1 To woo the artist, SOM architect William Hartmann presented Pablo Picasso with a series of Chicago gifts, including a Cubs hat, a Sioux headdress, and White Sox memorabilia, writes Patricia Balton Stratton in The Chicago Picasso: A Point of Departure (Ampersand). According to Hartmann, Picasso was grateful, but “he could not understand why Chicago named one of its teams after their stockings.”

2 Some Chicagoans—including those in Richard J. Daley’s inner circle—were skeptical of the sculptor because of his past communist tendencies. But the mayor stood his ground, replying, “Politics we handle ourselves. Picasso is the best artist in the world and that is what we care about.”

3 The 50-foot-tall landmark is not an exact replica of Picasso’s 41-inch maquette. To convert the prototype to a full-size sculpture that would remain stable in the wind, the architects tweaked the dimensions of certain elements and added a support piece behind the “face.” When Picasso saw the changes, he called the result “better than the original.”

4 The sculpture was built in a steel fabrication plant in Gary, Indiana. Because there were no precise measurements to follow, workers had to perform intricate scale-up translations. Getting them onboard took a “tremendous effort in persuading, explaining, and romanticizing the Picasso work to our people,” according to then–senior design engineer Anatol Rychalski. “Everyone has the soul of an artist; some must dig to find it.”

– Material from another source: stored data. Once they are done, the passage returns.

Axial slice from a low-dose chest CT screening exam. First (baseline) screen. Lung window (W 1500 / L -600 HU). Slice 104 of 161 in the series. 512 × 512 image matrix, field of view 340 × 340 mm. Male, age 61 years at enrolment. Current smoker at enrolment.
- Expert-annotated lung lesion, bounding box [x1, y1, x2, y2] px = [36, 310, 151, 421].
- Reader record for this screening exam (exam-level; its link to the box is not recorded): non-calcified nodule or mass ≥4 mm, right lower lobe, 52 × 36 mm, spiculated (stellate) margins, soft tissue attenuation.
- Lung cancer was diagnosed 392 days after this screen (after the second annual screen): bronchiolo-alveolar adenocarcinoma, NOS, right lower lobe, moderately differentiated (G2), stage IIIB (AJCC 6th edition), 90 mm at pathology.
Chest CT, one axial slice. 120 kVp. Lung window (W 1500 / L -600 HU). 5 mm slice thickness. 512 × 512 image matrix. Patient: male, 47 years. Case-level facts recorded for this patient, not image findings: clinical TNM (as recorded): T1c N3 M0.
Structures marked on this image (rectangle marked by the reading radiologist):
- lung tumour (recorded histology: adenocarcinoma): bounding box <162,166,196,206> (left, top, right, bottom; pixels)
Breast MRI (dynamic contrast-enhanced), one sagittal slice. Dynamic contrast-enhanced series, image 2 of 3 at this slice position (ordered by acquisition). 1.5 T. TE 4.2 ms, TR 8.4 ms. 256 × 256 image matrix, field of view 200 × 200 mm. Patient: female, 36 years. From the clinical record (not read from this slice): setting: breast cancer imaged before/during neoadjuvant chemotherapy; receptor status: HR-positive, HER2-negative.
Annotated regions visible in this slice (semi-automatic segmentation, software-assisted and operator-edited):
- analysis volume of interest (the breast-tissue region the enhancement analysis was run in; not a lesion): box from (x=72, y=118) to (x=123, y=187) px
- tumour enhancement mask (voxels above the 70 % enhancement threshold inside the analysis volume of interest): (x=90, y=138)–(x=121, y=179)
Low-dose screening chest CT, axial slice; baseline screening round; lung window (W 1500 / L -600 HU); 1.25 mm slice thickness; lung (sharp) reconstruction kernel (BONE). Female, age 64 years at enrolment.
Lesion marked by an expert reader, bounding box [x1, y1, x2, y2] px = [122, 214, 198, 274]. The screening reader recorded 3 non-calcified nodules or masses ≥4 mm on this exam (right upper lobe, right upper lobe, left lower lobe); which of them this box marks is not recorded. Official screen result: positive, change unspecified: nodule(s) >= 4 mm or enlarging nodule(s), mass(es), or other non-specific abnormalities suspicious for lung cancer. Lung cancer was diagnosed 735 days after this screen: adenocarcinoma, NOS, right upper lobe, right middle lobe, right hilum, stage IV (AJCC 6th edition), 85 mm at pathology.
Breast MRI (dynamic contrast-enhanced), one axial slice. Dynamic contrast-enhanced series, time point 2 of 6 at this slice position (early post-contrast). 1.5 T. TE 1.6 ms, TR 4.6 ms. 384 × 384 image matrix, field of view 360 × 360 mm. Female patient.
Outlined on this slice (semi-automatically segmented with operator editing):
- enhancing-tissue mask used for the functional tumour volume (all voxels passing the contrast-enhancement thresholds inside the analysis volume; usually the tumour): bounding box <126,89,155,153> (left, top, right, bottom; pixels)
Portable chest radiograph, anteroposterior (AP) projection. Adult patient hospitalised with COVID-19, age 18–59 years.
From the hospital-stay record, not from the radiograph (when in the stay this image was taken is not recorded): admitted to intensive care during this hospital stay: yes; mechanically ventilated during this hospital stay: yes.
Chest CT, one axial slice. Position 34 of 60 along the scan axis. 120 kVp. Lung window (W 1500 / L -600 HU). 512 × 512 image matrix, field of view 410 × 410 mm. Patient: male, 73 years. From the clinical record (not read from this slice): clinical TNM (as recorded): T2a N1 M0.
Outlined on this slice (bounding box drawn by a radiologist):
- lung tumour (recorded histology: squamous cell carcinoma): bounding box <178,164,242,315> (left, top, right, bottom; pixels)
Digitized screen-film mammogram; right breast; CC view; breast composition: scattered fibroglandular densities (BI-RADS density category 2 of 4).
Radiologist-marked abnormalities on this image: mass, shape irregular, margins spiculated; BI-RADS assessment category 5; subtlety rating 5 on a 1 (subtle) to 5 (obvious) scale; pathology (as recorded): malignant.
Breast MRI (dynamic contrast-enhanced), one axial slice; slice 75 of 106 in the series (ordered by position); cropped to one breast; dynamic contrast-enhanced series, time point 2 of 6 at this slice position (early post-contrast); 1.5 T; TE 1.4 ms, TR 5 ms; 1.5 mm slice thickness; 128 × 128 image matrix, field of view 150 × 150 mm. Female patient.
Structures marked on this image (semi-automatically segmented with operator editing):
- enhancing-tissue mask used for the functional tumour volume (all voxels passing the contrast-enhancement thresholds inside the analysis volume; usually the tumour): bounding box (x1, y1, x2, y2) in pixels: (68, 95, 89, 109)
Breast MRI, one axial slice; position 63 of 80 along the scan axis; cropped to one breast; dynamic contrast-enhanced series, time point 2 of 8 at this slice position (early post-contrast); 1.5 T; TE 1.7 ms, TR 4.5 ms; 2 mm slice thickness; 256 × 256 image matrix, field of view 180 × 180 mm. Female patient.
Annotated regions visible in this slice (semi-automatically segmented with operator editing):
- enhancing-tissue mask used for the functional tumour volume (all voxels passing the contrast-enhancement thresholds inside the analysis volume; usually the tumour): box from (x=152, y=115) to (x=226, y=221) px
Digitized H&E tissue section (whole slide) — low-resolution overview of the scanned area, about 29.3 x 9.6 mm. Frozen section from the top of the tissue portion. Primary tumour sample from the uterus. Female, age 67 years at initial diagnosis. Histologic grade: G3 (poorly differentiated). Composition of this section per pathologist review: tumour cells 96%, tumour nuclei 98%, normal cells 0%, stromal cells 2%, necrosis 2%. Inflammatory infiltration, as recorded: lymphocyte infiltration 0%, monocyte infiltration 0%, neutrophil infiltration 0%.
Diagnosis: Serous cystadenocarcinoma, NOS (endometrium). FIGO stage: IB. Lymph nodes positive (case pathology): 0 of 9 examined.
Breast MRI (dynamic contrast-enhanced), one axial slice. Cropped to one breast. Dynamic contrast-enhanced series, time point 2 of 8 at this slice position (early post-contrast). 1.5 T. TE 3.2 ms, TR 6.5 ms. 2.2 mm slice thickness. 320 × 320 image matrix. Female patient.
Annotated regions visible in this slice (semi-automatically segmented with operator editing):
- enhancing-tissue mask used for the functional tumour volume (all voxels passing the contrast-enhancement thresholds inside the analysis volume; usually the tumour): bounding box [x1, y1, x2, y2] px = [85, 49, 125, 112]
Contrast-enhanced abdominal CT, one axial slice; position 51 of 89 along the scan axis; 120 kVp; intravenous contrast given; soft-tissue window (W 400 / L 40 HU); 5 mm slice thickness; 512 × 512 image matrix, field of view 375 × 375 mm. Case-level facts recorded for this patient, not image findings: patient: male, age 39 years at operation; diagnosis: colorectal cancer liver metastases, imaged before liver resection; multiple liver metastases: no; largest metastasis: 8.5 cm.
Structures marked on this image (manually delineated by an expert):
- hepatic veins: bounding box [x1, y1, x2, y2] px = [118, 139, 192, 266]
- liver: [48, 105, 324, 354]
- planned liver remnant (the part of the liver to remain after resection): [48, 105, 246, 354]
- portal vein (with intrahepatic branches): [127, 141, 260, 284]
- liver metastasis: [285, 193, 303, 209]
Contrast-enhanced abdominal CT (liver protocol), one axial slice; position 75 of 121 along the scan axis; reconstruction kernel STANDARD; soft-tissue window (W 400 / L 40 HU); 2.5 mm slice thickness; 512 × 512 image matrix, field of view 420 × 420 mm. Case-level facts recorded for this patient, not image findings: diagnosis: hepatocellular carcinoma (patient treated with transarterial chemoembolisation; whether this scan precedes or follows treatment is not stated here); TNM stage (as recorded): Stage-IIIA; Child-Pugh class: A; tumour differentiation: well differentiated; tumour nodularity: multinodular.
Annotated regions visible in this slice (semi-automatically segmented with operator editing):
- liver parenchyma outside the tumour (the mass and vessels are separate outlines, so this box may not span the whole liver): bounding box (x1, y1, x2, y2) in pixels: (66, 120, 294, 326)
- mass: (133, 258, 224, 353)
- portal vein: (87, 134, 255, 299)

5 Its abstract form and lack of a title made the piece fodder for speculation. Was it a baboon? An Afghan hound? Picasso’s wife? A former muse? Not everyone was a fan. Chicago art critic Franz Schulze labeled it “a monument to Picasso rather than a monument by Picasso.” Has his opinion changed? Schulze told Stratton he still considers it “a third-rate Picasso.”